[Transcribed page contents]
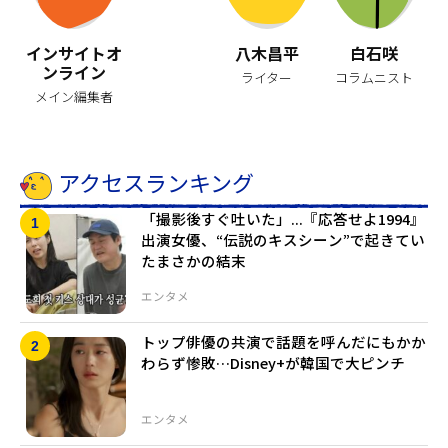
インサイトオ
八木昌平
白石咲
ンライン
ライター
コラムニスト
メイン編集者
アクセスランキング
「撮影後すぐ吐いた」...『応答せよ1994』
出演女優、“伝説のキスシーン”で起きてい
たまさかの結末
エンタメ
トップ俳優の共演で話題を呼んだにもかか
わらず惨敗…Disney+が韓国で大ピンチ
エンタメ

PROBLEM REQUIREMENTS: Write out the data in full and exactly as given, though without the images.

PROBLEM SOLUTION:
インサイトオ
八木昌平
白石咲
ンライン
ライター
コラムニスト
メイン編集者
アクセスランキング
「撮影後すぐ吐いた」...『応答せよ1994』
出演女優、“伝説のキスシーン”で起きてい
たまさかの結末
エンタメ
トップ俳優の共演で話題を呼んだにもかか
わらず惨敗…Disney+が韓国で大ピンチ
エンタメ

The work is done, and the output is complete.